If the system will have a serial number that you generate burned into a protected area of the code space, you could simply program each unit with an activation key along with the serial number. This would require you to ensure that you keep track of the issued serial numbers and associated activation codes, but if the codes are generated randomly, you could avoid the risk of someone discovering the algorithm used to generate the keys. If you don't want to worry about keeping track of all the issued keys, you could use an algorithm to generate them, and have some attribute of the algorithm set differently for each batch of devices (you could, for example, encrypt the keys for each batch with a hash of the lottery numbers drawn for the New York State Lotto the Friday before the batch was produced. Even if your own records were destroyed, you would be able to go back and find out what the numbers were, but it's unlikely someone would be able to reverse-engineer the fact that the lottery numbers were the source data for the hash, especially since the number of discrete batches would be small compared to the number of units.
If you will be using a serial number which you are not supplying (e.g. a device serial number burned into a flash chip) then you have two main choices: have the device use the serial number to compute what the key should be, or have software in the factory (outside the device) munge the serial number in a confidential way to yield a key which, when munged a certain way by the device, will yield the serial number. The latter approach has the advantage that even if someone were to reverse-engineer the key-validation code in the device, they would be unable to generate keys that would work for arbitrary serial numbers. It would, however, have the disadvantage that keys would probably have to be a minimum of 128 bytes to have anything resembling security (given today's advances in CPU technology, 256 bytes would be better). Not a problem if your device would be connected to a PC or portable memory device for purposes of activation, but not so great if people are entering a code via thumbwheel.

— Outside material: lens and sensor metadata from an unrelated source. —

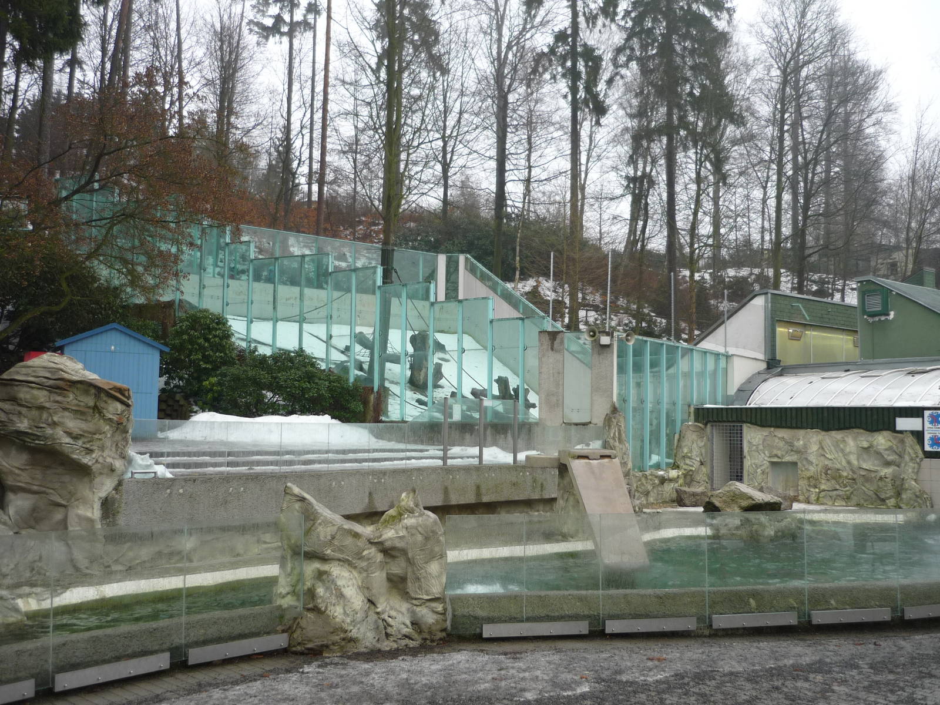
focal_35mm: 33
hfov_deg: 55.4
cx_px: 470
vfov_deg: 42.9
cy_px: 352
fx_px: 896
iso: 100
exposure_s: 1/30
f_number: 2.8
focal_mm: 5.5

You could generate a digital signature from the users user's email or/and phone number using the OpenSSL libary that has public key cryptography functions that would be suitable. It might be hard to find space for code for verification in a PIC chip in which case a simpler and much less secure system based on a checksum/hash on the email/phone number may have to suffice- in that case be sure to salt the email/phone number to prevent users from discovering the checksum algorithm by trial and error.